The important thing to note here is that Cefaly has been approved through the “de novo premarket review pathway, a regulatory pathway for generally low- to moderate-risk medical devices”. The safety study referenced by STX-Med for approval involved over 2,000 patients of which only 4.3% reported any adverse reactions, all of which were mild and reversible following discontinuation of treatment. This study did not examine the effectiveness of the headset in any way other than a vague outcome of ‘patient satisfaction’.
The study that did involve efficacy had only 67 patients in the trial, but some of the outcomes showed promise. The researchers compared sham neurostimulation against the standard Cefaly stimulation. There was no control without a device.

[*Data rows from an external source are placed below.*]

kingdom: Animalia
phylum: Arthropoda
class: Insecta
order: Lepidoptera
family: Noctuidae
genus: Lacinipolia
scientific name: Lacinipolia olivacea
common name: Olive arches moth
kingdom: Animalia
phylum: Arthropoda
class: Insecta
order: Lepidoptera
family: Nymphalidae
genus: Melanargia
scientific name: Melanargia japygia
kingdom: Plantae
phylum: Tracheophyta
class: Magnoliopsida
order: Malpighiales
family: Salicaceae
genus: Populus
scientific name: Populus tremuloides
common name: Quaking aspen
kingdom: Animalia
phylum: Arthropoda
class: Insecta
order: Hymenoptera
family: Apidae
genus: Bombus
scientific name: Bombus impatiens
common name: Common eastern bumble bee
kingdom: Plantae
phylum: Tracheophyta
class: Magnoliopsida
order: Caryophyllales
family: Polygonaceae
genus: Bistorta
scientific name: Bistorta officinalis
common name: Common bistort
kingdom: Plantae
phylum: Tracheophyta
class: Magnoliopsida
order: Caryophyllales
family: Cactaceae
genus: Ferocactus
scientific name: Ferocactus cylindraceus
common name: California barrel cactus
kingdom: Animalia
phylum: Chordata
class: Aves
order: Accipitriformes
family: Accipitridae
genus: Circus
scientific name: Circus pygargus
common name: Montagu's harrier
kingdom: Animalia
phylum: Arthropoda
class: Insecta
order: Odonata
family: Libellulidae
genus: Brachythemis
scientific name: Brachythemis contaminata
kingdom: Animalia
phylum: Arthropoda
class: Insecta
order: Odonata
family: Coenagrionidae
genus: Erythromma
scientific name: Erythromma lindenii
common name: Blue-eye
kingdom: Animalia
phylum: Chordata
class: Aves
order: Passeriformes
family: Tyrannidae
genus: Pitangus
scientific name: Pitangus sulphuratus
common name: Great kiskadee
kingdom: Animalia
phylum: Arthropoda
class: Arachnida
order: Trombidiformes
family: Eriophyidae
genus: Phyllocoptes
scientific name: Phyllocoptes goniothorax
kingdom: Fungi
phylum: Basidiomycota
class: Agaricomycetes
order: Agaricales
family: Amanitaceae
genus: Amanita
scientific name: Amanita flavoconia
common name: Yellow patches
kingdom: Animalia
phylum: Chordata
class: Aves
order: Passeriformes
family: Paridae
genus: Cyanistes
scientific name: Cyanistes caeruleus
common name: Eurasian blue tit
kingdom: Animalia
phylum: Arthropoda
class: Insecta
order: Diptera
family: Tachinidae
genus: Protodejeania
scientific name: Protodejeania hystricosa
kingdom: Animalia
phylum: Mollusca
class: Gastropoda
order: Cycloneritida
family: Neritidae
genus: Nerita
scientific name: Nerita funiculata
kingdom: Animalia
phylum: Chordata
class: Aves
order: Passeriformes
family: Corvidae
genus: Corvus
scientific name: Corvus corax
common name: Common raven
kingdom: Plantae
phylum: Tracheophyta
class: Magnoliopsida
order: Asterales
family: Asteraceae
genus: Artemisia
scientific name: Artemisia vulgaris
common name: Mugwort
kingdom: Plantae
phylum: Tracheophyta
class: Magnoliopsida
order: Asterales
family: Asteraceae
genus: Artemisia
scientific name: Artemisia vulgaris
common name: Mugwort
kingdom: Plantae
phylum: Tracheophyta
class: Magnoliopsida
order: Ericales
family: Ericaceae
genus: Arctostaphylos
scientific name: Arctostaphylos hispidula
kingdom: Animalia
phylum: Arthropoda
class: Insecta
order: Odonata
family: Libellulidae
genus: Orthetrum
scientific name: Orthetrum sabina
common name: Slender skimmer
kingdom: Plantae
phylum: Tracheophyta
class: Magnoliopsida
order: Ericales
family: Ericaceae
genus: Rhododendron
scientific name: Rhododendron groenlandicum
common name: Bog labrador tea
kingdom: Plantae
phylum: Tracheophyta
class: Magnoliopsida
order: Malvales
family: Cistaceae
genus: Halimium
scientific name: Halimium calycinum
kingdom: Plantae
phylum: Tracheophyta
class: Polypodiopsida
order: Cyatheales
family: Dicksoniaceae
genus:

The STS generates biphasic rectangular impulses with an electrical mean equal to zero and the following characteristics: pulse width 30 µs for sham and 250 µs for verum, frequency 1 Hz for sham and 60 Hz for verum, maximum intensity 1 mA for sham and 16 mA for verum. The daily sham or verum neurostimulation sessions lasted 20 minutes.
Patients maintained a diary and recorded headache frequency and severity.
Primary outcome measures were 1) change in monthly migraine days between the run-in month and the third month of treatment; and 2) percentage of “responders,” i.e., of subjects having at least 50% reduction of monthly migraine days between run-in and third month of treatment.
Secondary outcome measures were 1) change in monthly migraine days between run-in and the average 3 months of treatment; 2) change in monthly migraine attack frequency; 3) change in monthly frequency of any headache; 4) change in mean headache severity per migraine day; 5) change in monthly acute antimigraine drug use and in associated symptoms per migraine headache between run-in and third month of treatment; and 6) percentage of patients stating at the end of the trial that they are very satisfied, moderately satisfied, or not satisfied with the treatment.
My statistics are rusty, but the number of total comparisons would increase the possibility of a false positive, and the inclusion of study dropouts using data up to the time they left the study seems questionable to me. Perhaps someone with a grasp of the relevant stats could leave a comment to help clarify the appropriateness of the analysis.
There were a number of reasons that patients were excluded from the study:
Exclusion criteria were use of a preventive antimigraine treatment in the previous 3 months, failure on well-conducted preventive drug treatments, medication overuse headache (ICHD-II 8.2), frequent/chronic tension-type headache (ICHD-II 2.2/2.3), and other severe neurologic or psychiatric disorders
In the end, the number of migraines was decreased in the active treatment group, as was the amount of medication required. There was also an increase in the number of patients who reported a 50% decrease in attacks.
A third study describing the sedative effect of Cefaly used a slightly different protocol in an attempt to control for the patient’s ability to sense the electric current by using controls and sham neurostimulation.
We performed a double-blind crossover sham-controlled study of 30 subjects to assess the effect on vigilance of different protocols of supra-orbital TNS. Each subject was tested in 4 different experimental conditions: without neurostimulation device (blank control: BC), with a sham neurostimulation (Sham control: SC), with a low frequency neurostimulation (LFN) and with a high frequency neurostimulation (HFN)
Results are compatible with decreased vigilance and arousal studies, but show no indication of inducing or improving sleep. Sedation may help some patients with migraine, but decreased arousal during sleep has been associated with sufferers.
The primary Cefaly site lists only the 3 studies described here, while the Canadian site, at least at the time of this writing, still contains the entire list of irrelevant studies with the misleading headings I discussed in my previous article. I’m not going to comment on the testimonials except to say that my degree of skeptism of any treatment is directly proportional to the number of testimonials used in advertising.
These studies show the possibility of Cefaly as a partial prophylactic for some types of migraines, but but no indication it is useful as a treatment for an ongoing attack.